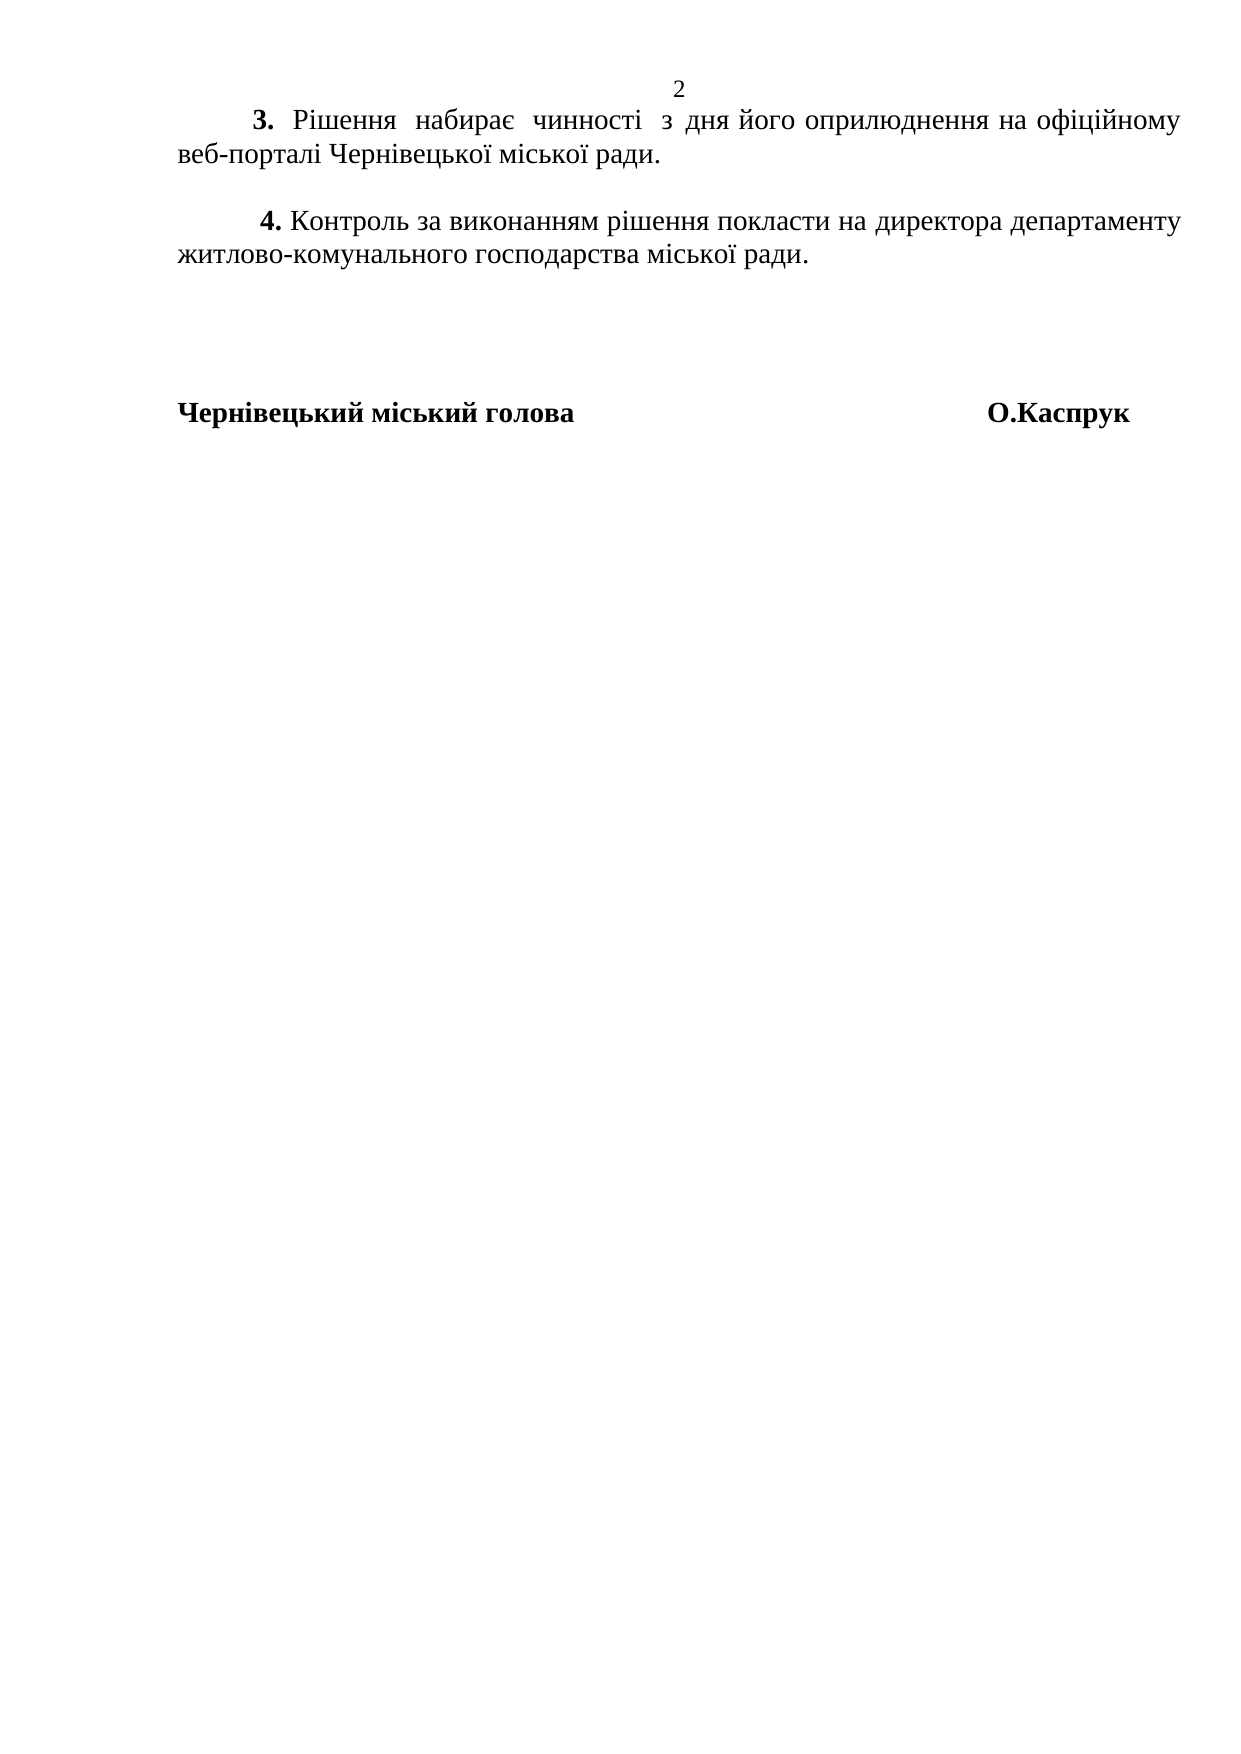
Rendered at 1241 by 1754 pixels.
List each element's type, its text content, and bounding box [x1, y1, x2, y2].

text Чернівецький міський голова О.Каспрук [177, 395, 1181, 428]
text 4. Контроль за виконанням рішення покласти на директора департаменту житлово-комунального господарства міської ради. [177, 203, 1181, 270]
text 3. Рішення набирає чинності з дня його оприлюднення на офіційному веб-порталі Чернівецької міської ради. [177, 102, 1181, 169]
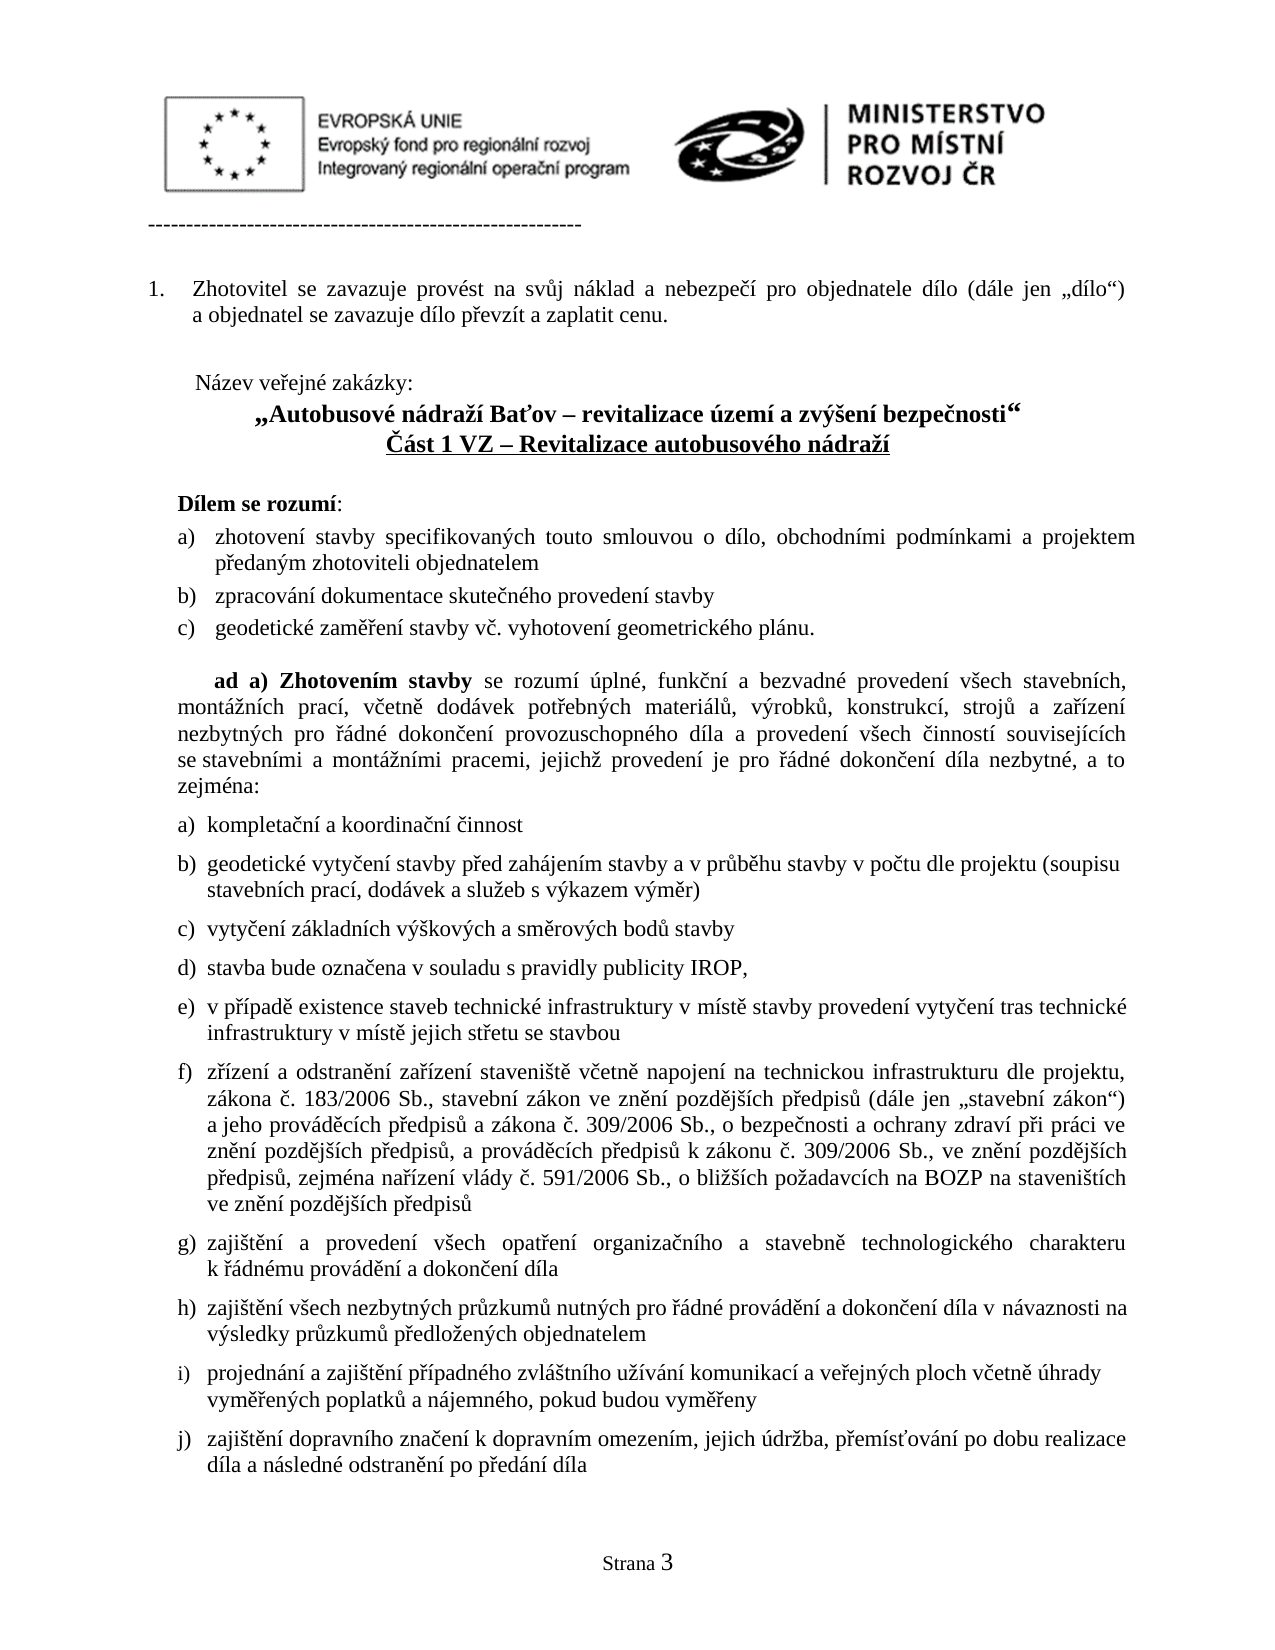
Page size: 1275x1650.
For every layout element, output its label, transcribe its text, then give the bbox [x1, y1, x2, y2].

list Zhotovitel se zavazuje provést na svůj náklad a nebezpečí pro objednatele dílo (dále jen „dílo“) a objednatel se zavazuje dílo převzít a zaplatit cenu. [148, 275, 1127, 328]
-- -- --
**Work task**
Could you set down every record above word for word, leaving out the pictures?

**Solution**
Rendered at 1241 by 1754 pixels.
List each element's type, its text content, and bounding box [x1, y1, x2, y2].

text Чернівецький міський голова О.Каспрук [177, 395, 1181, 428]
text 4. Контроль за виконанням рішення покласти на директора департаменту житлово-комунального господарства міської ради. [177, 203, 1181, 270]
text 3. Рішення набирає чинності з дня його оприлюднення на офіційному веб-порталі Чернівецької міської ради. [177, 102, 1181, 169]
Page size: 1275x1650.
For every layout element, output its label, transcribe its text, then give the bbox [x1, y1, x2, y2].

list Zhotovitel se zavazuje provést na svůj náklad a nebezpečí pro objednatele dílo (dále jen „dílo“) a objednatel se zavazuje dílo převzít a zaplatit cenu. [148, 275, 1127, 328]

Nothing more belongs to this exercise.